Unbenotete Tests zum Schuljahresbeginn können aktuellen Lernstand ermitteln

Die letzten beiden Ferienwochen habe man dafür bewusst ausgewählt, um nahe an den Schulbeginn nach den Ferien zu rücken, wenn das Erlernte noch frisch ist. Und: Mit Beginn des neuen Schuljahres seien dann auch unbenotete Tests denkbar. Sie sollen allein dazu dienen, den tatsächlichen aktuellen Lernstand der Schülerinnen und Schüler zu ermitteln. Sollte sich dabei Aufholbedarf ergeben, könne der auch im laufenden Schulbetrieb berücksichtigt werden.

Nachhilfe: Stadt will Aufholjagd koordinieren

Die Stadt Menden will ihrerseits mithelfen, wenn es um die Aufholjagd bei der Schulbildung für Mendener Kinder und Jugendliche geht, die in der Pandemie Lerninhalte versäumt haben. Die dafür vom Bund angekündigten Fördergelder will Bürgermeister Dr. Roland Schröder vor allem für professionelle Nachhilfen einsetzen, wie er gegenüber der WP betonte.

So sehr er den Einsatz etwa von Oberstufenschülerinnen und -schülern anerkenne, die an manchen Schulen in den Ferien dafür eingesetzt werden sollen, so wolle Menden doch sehr viel stärker auf die Erfahrung der Institute setzen. Das gelte nicht nur, aber besonders für Kinder und Jugendliche, die wegen fehlender Deutschkenntnisse zuhause ohnehin weniger Unterstützung erfahren. Zudem verfügten gerade sie im Elternhaus mitunter nicht über die notwendige Technik für das Distanzlernen.

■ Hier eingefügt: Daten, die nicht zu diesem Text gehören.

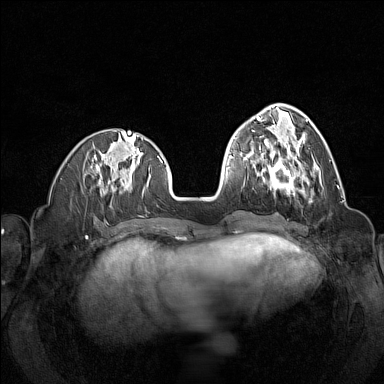
Breast MRI (dynamic contrast-enhanced), one axial slice; slice 49 of 160 in the series (ordered by position); dynamic contrast-enhanced series, time point 2 of 7 at this slice position (early post-contrast); 1.5 T; TE 1.8 ms, TR 5 ms; 1 mm slice thickness; 384 × 384 image matrix, field of view 320 × 320 mm. Female patient.
Outlined on this slice (semi-automatic segmentation, software-assisted and operator-edited):
- enhancing-tissue mask used for the functional tumour volume (all voxels passing the contrast-enhancement thresholds inside the analysis volume; usually the tumour): bounding box (x1, y1, x2, y2) in pixels: (257, 146, 316, 195)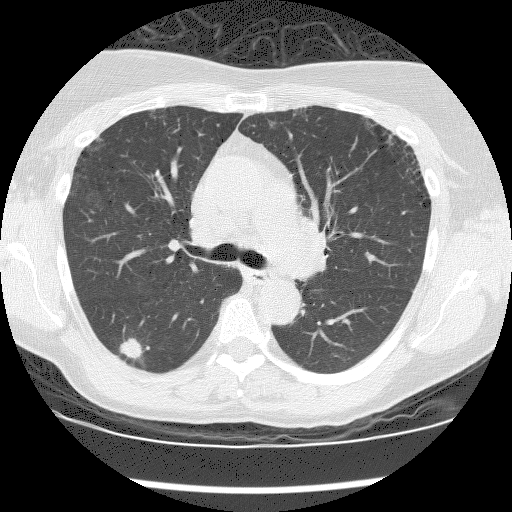
Low-dose screening chest CT, one axial slice; slice 119 of 176 in the series (ordered by position); lung window (W 1500 / L -600 HU); 512 × 512 image matrix.
Annotated regions visible in this slice (manually delineated by an expert):
- lesion 1 (tumor, lower lobe of right lung): box from (x=119, y=338) to (x=143, y=361) px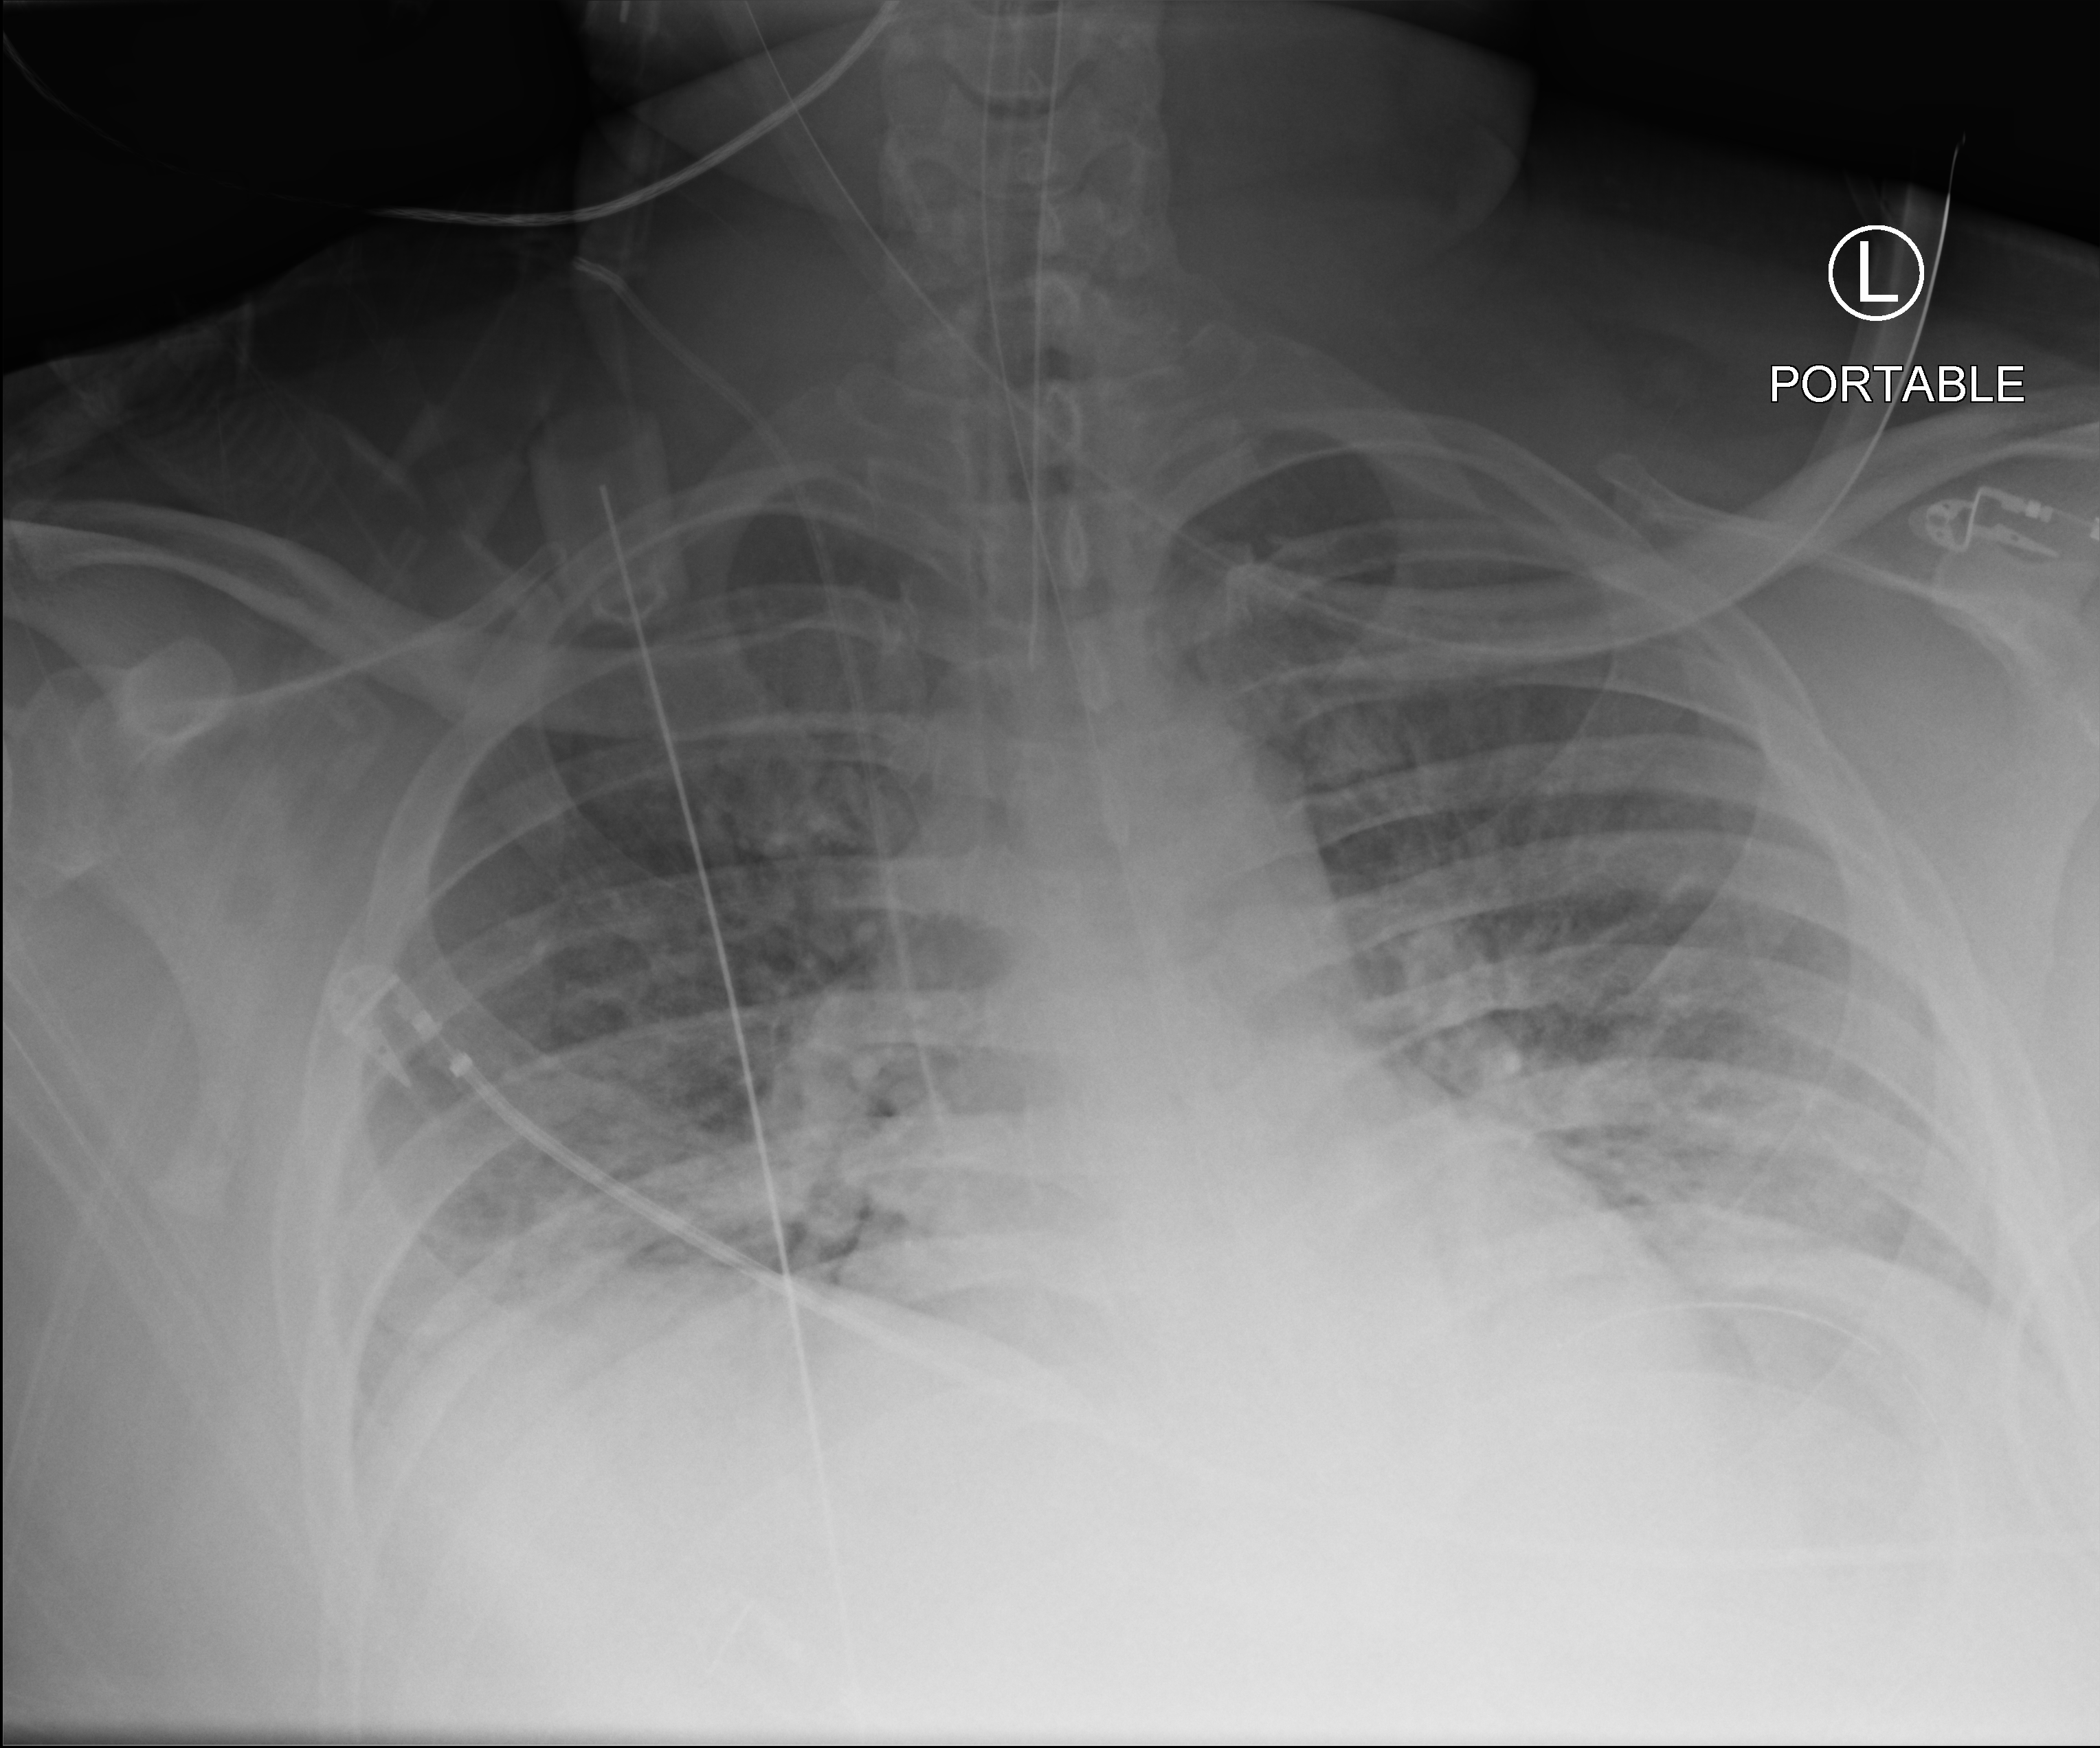
Chest X-ray (portable), anteroposterior (AP) projection. Male patient hospitalised with COVID-19, age 18–59 years.
Hospital-stay facts (about this admission, not read from this image; timing relative to this image not recorded): length of hospital stay: 69 days; mechanically ventilated during this hospital stay: yes.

„Wir als Stadtverwaltung wollen hier auch beim Aufholen ansetzen und genau das machen, was als Aussage im Wahlkampf oft belächelt wurde: Wir wollen moderieren, vernetzen und vermitteln“, hat sich Schröder vorgenommen. Er denke hier vor allem an ein professionelles Netzwerk, das die heimischen Nachhilfeinstitute bilden könnten, damit versäumter Schulstoff so grundlegend wie möglich nachgeholt werden kann. Um dabei die höchstmögliche Effektivität zu erreichen, müssten die Angebote aufeinander abgestimmt werden, sagt der Bürgermeister, der vor seiner Wahl selbst Hochschuldozent war.

Zugleich habe die Stadt über die Bundesmittel dafür zu sorgen, dass die Finanzierung der Unterrichte gewährleistet ist, damit es hier nicht zu neuen Ungerechtigkeiten kommt.

Im Klartext: Das Portmonee der Eltern soll nicht entscheidend dafür sein, ob ihre Kinder die staatlich geförderte Nachhilfe erhalten können oder nicht. Nähere Regelungen zu den dafür einzusetzenden Fördergeldern erwartet der Mendener Bürgermeister alsbald.